I ascended San Jacinto Peak three times in the past two days, surveying the east side, Deer Springs and Fuller Ridge trails en route. Not much new to report, with snow gone but water still flowing well. Other than flow rates slowly declining, the water situation is unchanged from the previous report.
Be bear aware. At least one of the two bears we have had in the San Jacinto mountains since 2017 has been active. One was seen and photographed on Sylvan Way in Pine Cove on 20th June, and one of my neighbors in Idyllwild had one in their yard a few days later. On Saturday 29th June, hikers saw a bear on Devil’s Slide Trail at about 0900.
Hikers should always be prepared for rapidly changing weather conditions in the high country in summer. Thunderstorms with lightning and precipitation can occur at or near the high peaks even when such storms are not forecast for lower elevations.
WEATHER The cool conditions that characterized June and early July 2019 will be remembered fondly. Genuine summer temperatures are now forecast for the foreseeable future at all elevations. To date, Wednesday 12th June remains the warmest day of the year in the high country. No precipitation is in the forecast.
At San Jacinto Peak (10,810’/3295m) yesterday 10th July 2019 at 0645, the air temperature was 50.1°F (10°C), with a windchill temperature of 42.4°F (6°C), 33% relative humidity, and a brisk SSE wind at 11 mph gusting to 20.5 mph.
Then by 1320 yesterday again at the Peak, the air temperature was 55.7°F (13°C), with a windchill temperature of 55°F (12°C), 48% relative humidity, and a very light NE breeze at 1 mph gusting to 4.8 mph.
All trails, including the entire Pacific Crest Trail throughout the San Jacinto mountains, are free of snow. This now includes the East Ridge Trail.
The Pacific Crest Trail remains open at the rockslide near Antsell Rock (Mile 172.5). The video report from late May (available here) may be useful for deciding whether to try to hike around the rockslide.
Dark Canyon Road remains closed for the foreseeable future, with no planned reopening date. Dark Canyon campground is therefore also closed, and there is no vehicular access to Seven Pines trailhead (although the road is hikeable of course).
The Boulder Basin and Black Mountain Group campgrounds remain closed until at least late July. They have a revised tentative reopening date of 25th July.
The rehabilitation of Apache Spring Trail has been completed by an ACE (American Conservation Experience) crew. This is great news as this side trail off the PCT had been indistinct since the 2013 Mountain Fire.
Willow Creek Trail had eight of the nine trees down on the State Park section removed on 7th July by the PCTA trail crew. This reduces the total to 11 trees down on the trail between Willow Creek and Hidden Divide.

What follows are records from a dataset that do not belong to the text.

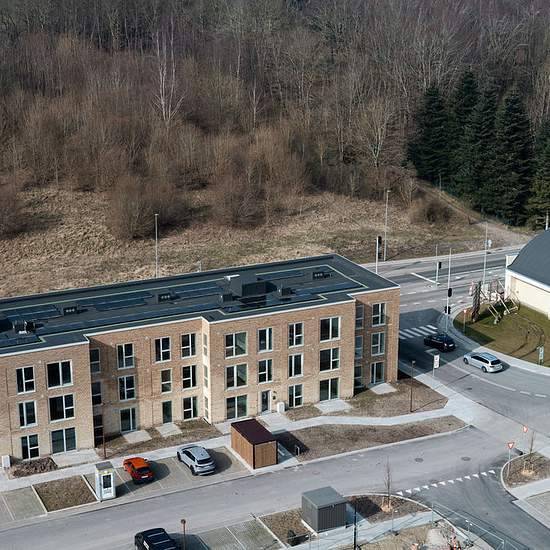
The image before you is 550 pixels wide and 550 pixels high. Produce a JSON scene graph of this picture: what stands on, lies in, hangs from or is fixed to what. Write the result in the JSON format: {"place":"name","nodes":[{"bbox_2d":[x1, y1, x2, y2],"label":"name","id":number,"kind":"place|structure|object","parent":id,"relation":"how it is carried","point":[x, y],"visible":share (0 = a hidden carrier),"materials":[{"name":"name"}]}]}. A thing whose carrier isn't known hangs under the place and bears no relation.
{"place":"outdoors","nodes":[
{"label":"outdoors","id":0,"kind":"place"},
{"bbox_2d":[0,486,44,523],"label":"parking lot","id":1,"kind":"structure","parent":0,"point":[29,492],"materials":[{"name":"grey concrete"}]},
{"bbox_2d":[122,456,154,483],"label":"orange car","id":2,"kind":"object","parent":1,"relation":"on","point":[142,469],"visible":0.99,"materials":[{"name":"orange metal"}]},
{"bbox_2d":[176,444,215,475],"label":"silver car","id":3,"kind":"object","parent":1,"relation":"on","point":[197,460],"visible":0.99,"materials":[{"name":"metal"}]},
{"bbox_2d":[154,213,159,276],"label":"lamp post","id":4,"kind":"object","parent":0,"point":[156,237],"visible":0.76,"materials":[{"name":"metal"}]},
{"bbox_2d":[0,253,398,469],"label":"brick building","id":5,"kind":"structure","parent":0,"point":[81,353],"materials":[{"name":"brick"}]},
{"bbox_2d":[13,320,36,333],"label":"rooftop unit","id":6,"kind":"object","parent":5,"relation":"on","point":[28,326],"visible":0.92,"materials":[{"name":"black"}]},
{"bbox_2d":[15,366,35,393],"label":"window","id":7,"kind":"structure","parent":5,"relation":"in","point":[24,380],"materials":[{"name":"glass"}]},
{"bbox_2d":[18,399,37,427],"label":"window","id":8,"kind":"structure","parent":5,"relation":"in","point":[25,420],"materials":[{"name":"glass"}]},
{"bbox_2d":[19,434,39,459],"label":"window","id":9,"kind":"structure","parent":5,"relation":"in","point":[26,448],"materials":[{"name":"glass"}]},
{"bbox_2d":[46,360,73,388],"label":"window","id":10,"kind":"structure","parent":5,"relation":"in","point":[60,370],"materials":[{"name":"glass"}]},
{"bbox_2d":[48,393,75,421],"label":"window","id":11,"kind":"structure","parent":5,"relation":"in","point":[64,416],"materials":[{"name":"glass"}]},
{"bbox_2d":[50,427,77,453],"label":"window","id":12,"kind":"structure","parent":5,"relation":"in","point":[73,444],"materials":[{"name":"glass"}]},
{"bbox_2d":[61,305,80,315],"label":"rooftop unit","id":13,"kind":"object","parent":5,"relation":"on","point":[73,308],"visible":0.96,"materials":[{"name":"black metal"}]},
{"bbox_2d":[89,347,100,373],"label":"window","id":14,"kind":"structure","parent":5,"relation":"in","point":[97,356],"materials":[{"name":"glass"}]},
{"bbox_2d":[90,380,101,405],"label":"window","id":15,"kind":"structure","parent":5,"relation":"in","point":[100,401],"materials":[{"name":"black glass"}]},
{"bbox_2d":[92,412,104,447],"label":"window","id":16,"kind":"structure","parent":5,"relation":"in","point":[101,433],"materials":[{"name":"black glass"}]},
{"bbox_2d":[116,343,134,369],"label":"window","id":17,"kind":"structure","parent":5,"relation":"in","point":[128,354],"materials":[{"name":"glass"}]},
{"bbox_2d":[117,374,135,400],"label":"window","id":18,"kind":"structure","parent":5,"relation":"in","point":[128,381],"materials":[{"name":"glass"}]},
{"bbox_2d":[119,406,136,431],"label":"window","id":19,"kind":"structure","parent":5,"relation":"in","point":[131,425],"materials":[{"name":"glass"}]},
{"bbox_2d":[153,336,170,362],"label":"window","id":20,"kind":"structure","parent":5,"relation":"in","point":[165,344],"materials":[{"name":"glass"}]},
{"bbox_2d":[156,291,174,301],"label":"rooftop unit","id":21,"kind":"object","parent":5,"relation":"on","point":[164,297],"visible":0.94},
{"bbox_2d":[159,368,172,392],"label":"window","id":22,"kind":"structure","parent":5,"relation":"in","point":[164,377],"materials":[{"name":"glass"}]},
{"bbox_2d":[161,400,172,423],"label":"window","id":23,"kind":"structure","parent":5,"relation":"in","point":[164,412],"materials":[{"name":"black glass"}]},
{"bbox_2d":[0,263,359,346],"label":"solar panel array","id":24,"kind":"object","parent":5,"relation":"on","point":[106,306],"visible":0.68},
{"bbox_2d":[180,332,196,358],"label":"window","id":25,"kind":"structure","parent":5,"relation":"in","point":[182,345],"materials":[{"name":"glass"}]},
{"bbox_2d":[181,363,196,389],"label":"window","id":26,"kind":"structure","parent":5,"relation":"in","point":[193,382],"materials":[{"name":"glass"}]},
{"bbox_2d":[182,394,197,419],"label":"window","id":27,"kind":"structure","parent":5,"relation":"in","point":[185,400],"materials":[{"name":"glass"}]},
{"bbox_2d":[224,331,247,356],"label":"window","id":28,"kind":"structure","parent":5,"relation":"in","point":[238,334],"materials":[{"name":"glass"}]},
{"bbox_2d":[225,394,247,419],"label":"window","id":29,"kind":"structure","parent":5,"relation":"in","point":[238,413],"materials":[{"name":"glass"}]},
{"bbox_2d":[225,363,247,389],"label":"window","id":30,"kind":"structure","parent":5,"relation":"in","point":[228,382],"materials":[{"name":"glass"}]},
{"bbox_2d":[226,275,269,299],"label":"rooftop unit","id":31,"kind":"object","parent":5,"relation":"on","point":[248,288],"visible":0.94,"materials":[{"name":"grey metal"}]},
{"bbox_2d":[257,327,273,352],"label":"window","id":32,"kind":"structure","parent":5,"relation":"in","point":[267,345],"materials":[{"name":"glass"}]},
{"bbox_2d":[258,358,272,383],"label":"window","id":33,"kind":"structure","parent":5,"relation":"in","point":[266,362],"materials":[{"name":"glass"}]},
{"bbox_2d":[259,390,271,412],"label":"door","id":34,"kind":"structure","parent":5,"relation":"in","point":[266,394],"materials":[{"name":"glass"}]},
{"bbox_2d":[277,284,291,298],"label":"rooftop unit","id":35,"kind":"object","parent":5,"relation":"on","point":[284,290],"visible":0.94,"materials":[{"name":"grey metal"}]},
{"bbox_2d":[287,322,304,347],"label":"window","id":36,"kind":"structure","parent":5,"relation":"in","point":[293,325],"materials":[{"name":"glass"}]},
{"bbox_2d":[288,353,303,377],"label":"window","id":37,"kind":"structure","parent":5,"relation":"in","point":[292,361],"materials":[{"name":"glass"}]},
{"bbox_2d":[288,383,303,406],"label":"window","id":38,"kind":"structure","parent":5,"relation":"in","point":[292,389],"materials":[{"name":"glass"}]},
{"bbox_2d":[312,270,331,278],"label":"rooftop unit","id":39,"kind":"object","parent":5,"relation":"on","point":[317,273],"visible":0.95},
{"bbox_2d":[319,316,340,341],"label":"window","id":40,"kind":"structure","parent":5,"relation":"in","point":[330,336],"materials":[{"name":"glass"}]},
{"bbox_2d":[319,346,340,371],"label":"window","id":41,"kind":"structure","parent":5,"relation":"in","point":[326,364],"materials":[{"name":"glass"}]},
{"bbox_2d":[319,377,340,400],"label":"window","id":42,"kind":"structure","parent":5,"relation":"in","point":[329,393],"materials":[{"name":"glass"}]},
{"bbox_2d":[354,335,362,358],"label":"window","id":43,"kind":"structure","parent":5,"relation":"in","point":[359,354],"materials":[{"name":"grey glass"}]},
{"bbox_2d":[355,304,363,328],"label":"window","id":44,"kind":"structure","parent":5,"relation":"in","point":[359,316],"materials":[{"name":"black glass"}]},
{"bbox_2d":[369,361,384,383],"label":"window","id":45,"kind":"structure","parent":5,"relation":"in","point":[375,370],"materials":[{"name":"glass"}]},
{"bbox_2d":[370,331,385,355],"label":"window","id":46,"kind":"structure","parent":5,"relation":"in","point":[375,344],"materials":[{"name":"glass"}]},
{"bbox_2d":[371,302,386,326],"label":"window","id":47,"kind":"structure","parent":5,"relation":"in","point":[375,317],"materials":[{"name":"glass"}]},
{"bbox_2d":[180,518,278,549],"label":"parking lot","id":48,"kind":"structure","parent":0,"point":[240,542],"materials":[{"name":"grey concrete"}]},
{"bbox_2d":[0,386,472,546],"label":"pavement","id":49,"kind":"structure","parent":0,"point":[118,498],"materials":[{"name":"grey asphalt"}]},
{"bbox_2d":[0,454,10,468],"label":"utility box","id":50,"kind":"object","parent":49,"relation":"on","point":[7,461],"visible":0.97,"materials":[{"name":"white metal"}]},
{"bbox_2d":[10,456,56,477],"label":"dirt pile","id":51,"kind":"object","parent":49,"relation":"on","point":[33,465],"visible":0.84,"materials":[{"name":"brown soil"}]},
{"bbox_2d":[33,475,97,511],"label":"planting bed","id":52,"kind":"object","parent":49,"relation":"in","point":[47,486],"visible":0.82,"materials":[{"name":"brown soil"}]},
{"bbox_2d":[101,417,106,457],"label":"lamp post","id":53,"kind":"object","parent":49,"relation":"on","point":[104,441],"visible":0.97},
{"bbox_2d":[94,461,115,500],"label":"booth","id":54,"kind":"object","parent":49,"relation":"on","point":[104,474],"visible":0.98,"materials":[{"name":"white metal"}]},
{"bbox_2d":[230,418,277,468],"label":"wooden shed","id":55,"kind":"structure","parent":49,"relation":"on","point":[253,449],"materials":[{"name":"brown wood"}]},
{"bbox_2d":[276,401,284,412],"label":"utility box","id":56,"kind":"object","parent":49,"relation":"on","point":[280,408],"visible":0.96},
{"bbox_2d":[274,415,465,461],"label":"planting bed","id":57,"kind":"object","parent":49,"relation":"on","point":[411,426],"visible":0.79,"materials":[{"name":"brown soil"}]},
{"bbox_2d":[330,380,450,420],"label":"planting bed","id":58,"kind":"object","parent":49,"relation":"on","point":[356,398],"visible":0.74,"materials":[{"name":"brown soil"}]},
{"bbox_2d":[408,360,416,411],"label":"lamp post","id":59,"kind":"object","parent":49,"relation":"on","point":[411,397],"visible":0.99,"materials":[{"name":"metal"}]},
{"bbox_2d":[0,0,549,308],"label":"wooded hill","id":60,"kind":"structure","parent":0,"point":[16,8],"materials":[{"name":"brown plant"}]},
{"bbox_2d":[0,180,26,238],"label":"shrub","id":61,"kind":"object","parent":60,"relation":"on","point":[3,213],"visible":0.97,"materials":[{"name":"brown plant"}]},
{"bbox_2d":[107,177,181,241],"label":"shrub","id":62,"kind":"object","parent":60,"relation":"on","point":[132,231],"visible":0.97,"materials":[{"name":"brown plant"}]},
{"bbox_2d":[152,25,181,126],"label":"bare tree","id":63,"kind":"object","parent":60,"relation":"on","point":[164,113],"visible":0.78,"materials":[{"name":"white plant"}]},
{"bbox_2d":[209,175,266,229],"label":"shrub","id":64,"kind":"object","parent":60,"relation":"on","point":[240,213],"visible":0.98,"materials":[{"name":"brown plant"}]},
{"bbox_2d":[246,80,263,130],"label":"bare tree","id":65,"kind":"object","parent":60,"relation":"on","point":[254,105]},
{"bbox_2d":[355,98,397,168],"label":"bare tree","id":66,"kind":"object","parent":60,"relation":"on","point":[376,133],"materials":[{"name":"plant"}]},
{"bbox_2d":[407,83,449,184],"label":"evergreen tree","id":67,"kind":"object","parent":60,"relation":"on","point":[434,101],"visible":0.83,"materials":[{"name":"green plant"}]},
{"bbox_2d":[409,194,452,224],"label":"shrub","id":68,"kind":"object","parent":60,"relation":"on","point":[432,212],"visible":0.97,"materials":[{"name":"brown plant"}]},
{"bbox_2d":[452,71,495,208],"label":"evergreen tree","id":69,"kind":"object","parent":60,"relation":"on","point":[478,128],"visible":0.78,"materials":[{"name":"green plant"}]},
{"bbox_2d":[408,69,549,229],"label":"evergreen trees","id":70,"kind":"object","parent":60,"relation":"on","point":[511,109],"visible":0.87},
{"bbox_2d":[487,85,532,225],"label":"evergreen tree","id":71,"kind":"object","parent":60,"relation":"on","point":[511,132],"visible":0.83,"materials":[{"name":"green plant"}]},
{"bbox_2d":[526,115,549,227],"label":"evergreen tree","id":72,"kind":"object","parent":60,"relation":"on","point":[549,173],"visible":0.85,"materials":[{"name":"green plant"}]},
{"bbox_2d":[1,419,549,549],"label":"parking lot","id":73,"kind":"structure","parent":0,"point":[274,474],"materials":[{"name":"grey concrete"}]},
{"bbox_2d":[134,528,182,549],"label":"black car","id":74,"kind":"object","parent":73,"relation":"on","point":[146,540],"visible":0.98,"materials":[{"name":"black metal"}]},
{"bbox_2d":[179,518,187,549],"label":"lamp post","id":75,"kind":"object","parent":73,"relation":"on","point":[183,521],"visible":0.98,"materials":[{"name":"metal"}]},
{"bbox_2d":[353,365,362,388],"label":"window","id":76,"kind":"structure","parent":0,"point":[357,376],"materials":[{"name":"black glass"}]},
{"bbox_2d":[382,190,389,259],"label":"lamp post","id":77,"kind":"object","parent":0,"point":[385,224],"visible":0.94,"materials":[{"name":"metal"}]},
{"bbox_2d":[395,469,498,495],"label":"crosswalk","id":78,"kind":"structure","parent":0,"point":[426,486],"visible":0.84,"materials":[{"name":"white paint"}]},
{"bbox_2d":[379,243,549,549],"label":"road","id":79,"kind":"structure","parent":0,"point":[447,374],"materials":[{"name":"grey asphalt"}]},
{"bbox_2d":[399,324,438,340],"label":"crosswalk","id":80,"kind":"structure","parent":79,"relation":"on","point":[410,336],"materials":[{"name":"white paint"}]},
{"bbox_2d":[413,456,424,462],"label":"manhole cover","id":81,"kind":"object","parent":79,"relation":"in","point":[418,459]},
{"bbox_2d":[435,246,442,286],"label":"traffic light","id":82,"kind":"object","parent":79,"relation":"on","point":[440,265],"visible":0.96,"materials":[{"name":"black metal"}]},
{"bbox_2d":[423,332,455,351],"label":"black car","id":83,"kind":"object","parent":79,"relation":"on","point":[449,344],"visible":0.98,"materials":[{"name":"black metal"}]},
{"bbox_2d":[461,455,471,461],"label":"manhole cover","id":84,"kind":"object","parent":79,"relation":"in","point":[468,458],"visible":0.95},
{"bbox_2d":[462,351,502,372],"label":"silver car","id":85,"kind":"object","parent":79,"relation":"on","point":[489,361],"visible":0.99,"materials":[{"name":"metal"}]},
{"bbox_2d":[501,453,549,490],"label":"planting bed","id":86,"kind":"object","parent":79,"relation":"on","point":[538,477],"visible":0.72,"materials":[{"name":"brown soil"}]},
{"bbox_2d":[506,440,515,476],"label":"road sign","id":87,"kind":"object","parent":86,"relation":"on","point":[510,445],"visible":0.94,"materials":[{"name":"red metal"}]},
{"bbox_2d":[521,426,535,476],"label":"bare tree","id":88,"kind":"object","parent":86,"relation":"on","point":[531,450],"visible":0.95,"materials":[{"name":"plant"}]},
{"bbox_2d":[455,299,549,372],"label":"lawn","id":89,"kind":"structure","parent":0,"point":[511,318],"materials":[{"name":"green plant"}]},
{"bbox_2d":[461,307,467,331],"label":"sign","id":90,"kind":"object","parent":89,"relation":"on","point":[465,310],"visible":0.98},
{"bbox_2d":[469,278,517,323],"label":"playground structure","id":91,"kind":"object","parent":89,"relation":"on","point":[504,313],"visible":0.79,"materials":[{"name":"brown wood"}]},
{"bbox_2d":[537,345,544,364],"label":"sign","id":92,"kind":"object","parent":89,"relation":"on","point":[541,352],"visible":0.98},
{"bbox_2d":[503,222,549,332],"label":"building","id":93,"kind":"structure","parent":0,"point":[520,256],"materials":[{"name":"beige paint"}]},
{"label":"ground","id":94,"kind":"structure","parent":0},
{"bbox_2d":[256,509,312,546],"label":"planting bed","id":95,"kind":"object","parent":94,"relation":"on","point":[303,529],"visible":0.71,"materials":[{"name":"brown soil"}]},
{"bbox_2d":[301,486,348,533],"label":"shed","id":96,"kind":"structure","parent":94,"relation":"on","point":[338,505],"materials":[{"name":"grey metal"}]},
{"bbox_2d":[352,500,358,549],"label":"lamp post","id":97,"kind":"object","parent":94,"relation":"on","point":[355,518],"visible":0.96,"materials":[{"name":"black metal"}]},
{"bbox_2d":[374,234,382,272],"label":"traffic light","id":98,"kind":"object","parent":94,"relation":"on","point":[379,239],"visible":0.84,"materials":[{"name":"black metal"}]},
{"bbox_2d":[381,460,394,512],"label":"bare tree","id":99,"kind":"object","parent":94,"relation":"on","point":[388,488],"visible":0.94,"materials":[{"name":"plant"}]},
{"bbox_2d":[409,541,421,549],"label":"person","id":100,"kind":"object","parent":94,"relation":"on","point":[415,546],"visible":0.97},
{"bbox_2d":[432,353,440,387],"label":"sign","id":101,"kind":"object","parent":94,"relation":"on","point":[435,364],"visible":0.97,"materials":[{"name":"white"}]},
{"bbox_2d":[421,526,463,549],"label":"pile","id":102,"kind":"object","parent":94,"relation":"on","point":[434,536],"visible":0.89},
{"bbox_2d":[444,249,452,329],"label":"traffic light pole","id":103,"kind":"object","parent":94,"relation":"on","point":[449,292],"visible":0.87,"materials":[{"name":"silver metal"}]},
{"bbox_2d":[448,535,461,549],"label":"person","id":104,"kind":"object","parent":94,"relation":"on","point":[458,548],"visible":0.93},
{"bbox_2d":[425,501,545,549],"label":"metal fence","id":105,"kind":"object","parent":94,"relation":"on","point":[503,542],"visible":0.91,"materials":[{"name":"metal"}]},
{"bbox_2d":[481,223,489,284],"label":"lamp post","id":106,"kind":"object","parent":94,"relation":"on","point":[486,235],"visible":0.84,"materials":[{"name":"white metal"}]}
]}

This is a huge improvement from the nearly 30 trees down on this trail about a month ago.
I surveyed Seven Pines Trail in mid June and it had 35 trees down, almost all above 7500′ elevation. This trail has been very lightly traveled since 2018, and is indistinct in places. Hikers without considerable prior experience of this trail should take great care with routefinding.
The Caramba Trail from near Reeds Meadow through Laws Camp to Caramba, and the Cedar Trail from Willow Creek Trail to Laws, are not maintained. New signage to this effect has just been mounted. When USFS reopened these routes in November 2018 they made it clear they would not be maintained for the foreseeable future (and the trails had been closed since the Mountain Fire in July 2013). Both are indistinct in places, and hikers without considerable prior experience of this area should exercise very cautious navigation.